His work is, “selling extremely well,” said Kathy.

“He makes a lot of stuff out of objects, marries the pieces.” she said, noting that the result is unique and, “not a cookie cutter piece.”

Psychologists might agree with keeping occupied in these strange days, and that decorating helps people feel normal.

Experts seem to have indirectly predicted people would take action to maintain holiday traditions and even make merry as much as possible in the lockdown. A study of behavior shows human beings apparently fare better in quarantine when given the choice to voluntarily stay home and when staying home is a way of acting altruistically towards others.

According to the pre-Covid study titled, “The psychological impact of quarantine and how to reduce it: rapid review of the evidence,” published February 2020 in the medical journal The Lancet, “voluntary quarantine is associated with less distress and fewer long-term complications,” and, “public health officials should emphasize the altruistic choice of self-isolating.”

Whether acting out of altruism, or for something else such as stimulating the economy, those with the means can flaunt extravagant decorations.

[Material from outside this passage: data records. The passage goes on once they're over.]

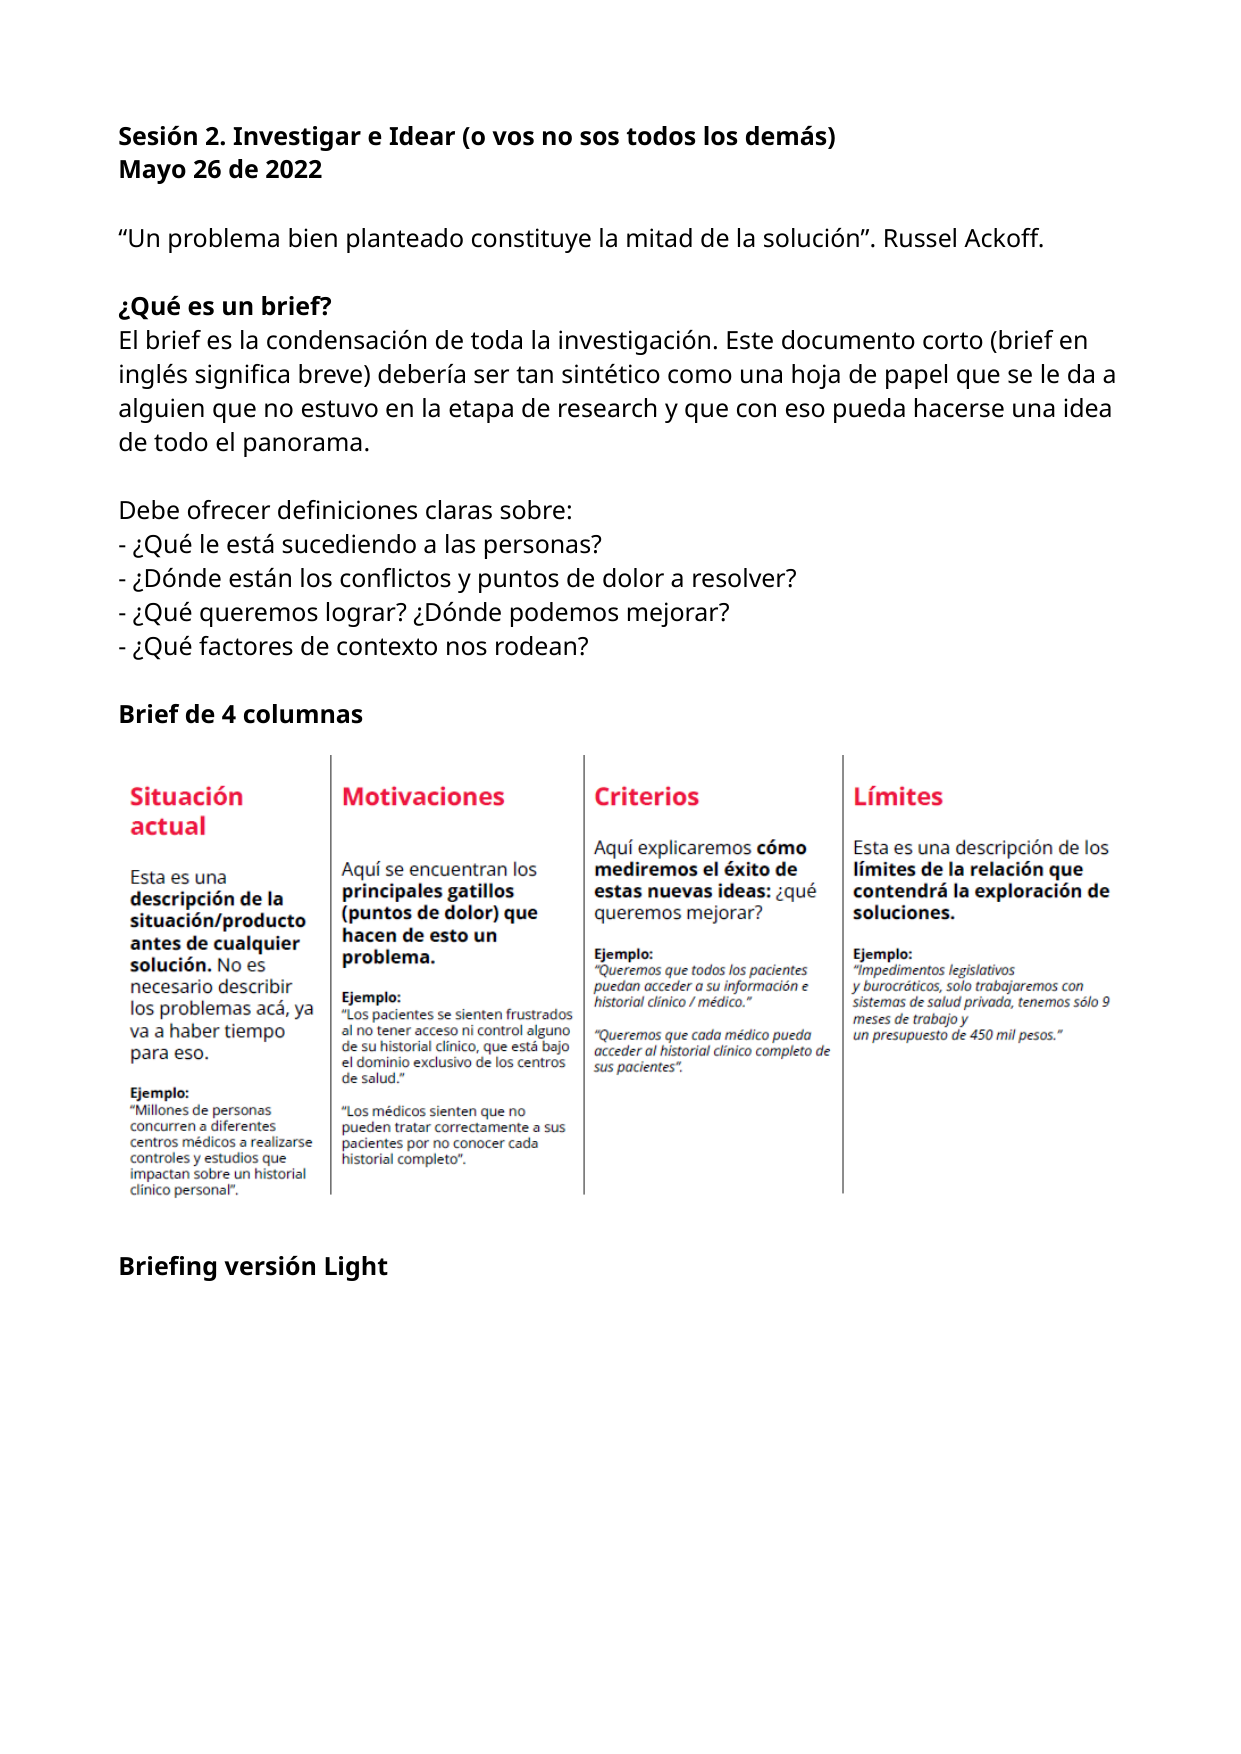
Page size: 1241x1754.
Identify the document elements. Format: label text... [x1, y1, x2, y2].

text - ¿Qué factores de contexto nos rodean? [118, 629, 1122, 663]
picture [118, 755, 1123, 1214]
text - ¿Dónde están los conflictos y puntos de dolor a resolver? [118, 561, 1122, 595]
text ¿Qué es un brief? [118, 288, 1122, 322]
text - ¿Qué queremos lograr? ¿Dónde podemos mejorar? [118, 595, 1122, 629]
text Mayo 26 de 2022 [118, 152, 1122, 186]
text - ¿Qué le está sucediendo a las personas? [118, 527, 1122, 561]
text Debe ofrecer definiciones claras sobre: [118, 493, 1122, 527]
text Sesión 2. Investigar e Idear (o vos no sos todos los demás) [118, 118, 1122, 152]
text El brief es la condensación de toda la investigación. Este documento corto (brief en inglés significa breve) debería ser tan sintético como una hoja de papel que se le da a alguien que no estuvo en la etapa de research y que con eso pueda hacerse una idea de todo el panorama. [118, 322, 1122, 459]
text [118, 731, 1122, 755]
text Brief de 4 columnas [118, 697, 1122, 731]
text “Un problema bien planteado constituye la mitad de la solución”. Russel Ackoff. [118, 220, 1122, 254]
text Briefing versión Light [118, 1214, 1122, 1283]
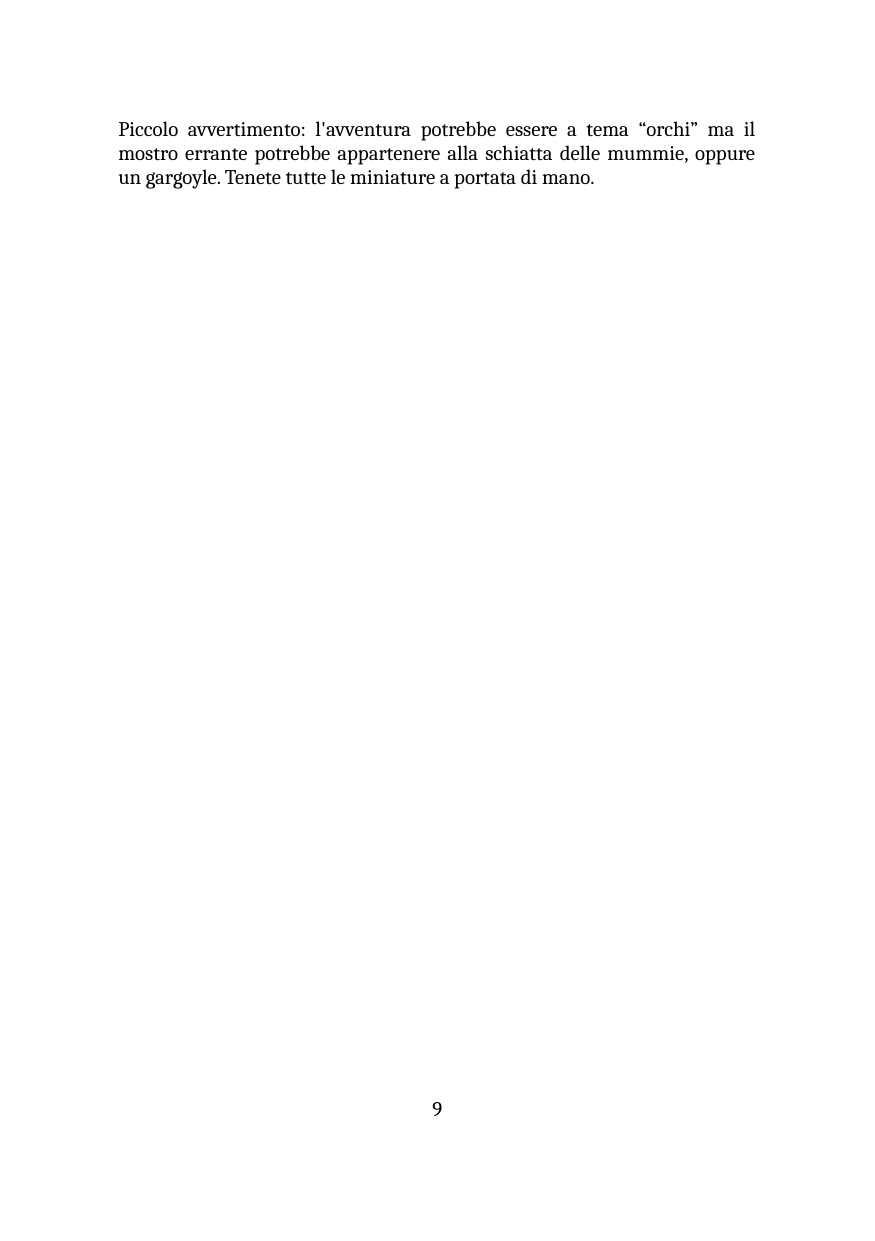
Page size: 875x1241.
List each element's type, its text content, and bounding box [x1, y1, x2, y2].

Eye-popping, wallet-busting Christmas decorations according to luxury experts luxatic.com include a “Luxury Candle with a Necklace,” for $5,000; a “Song-Playing Reindeer, 65,″ for $6,920; “Crystal Wrapping Paper,” for $7,549; and a Swarovski Tree Stand for $14,000. The site also feature the “Most Expensive Christmas bauble,” for $136,000; “Diamond-Studded Christmas Star,” for $950,000; a “Gold Santa Figurine,” for $1.6 million; “Preserved Roses Mini Christmas Tree,” for $1.8 million; “Solid Gold Christmas Tree,” for $1.95 million; and “Diamond Christmas Wreath,” for $4.6 million.

Less pricey but still ranging from hundreds to thousands of dollars are vintage Christmas decorations, including German pear-shaped Kugel ornaments; Mini Putz village DIY sets, and Ceramic Christmas trees, reports House Beautiful out of the UK.

It seems for many, no price is too steep to create and share something joyful this holiday season.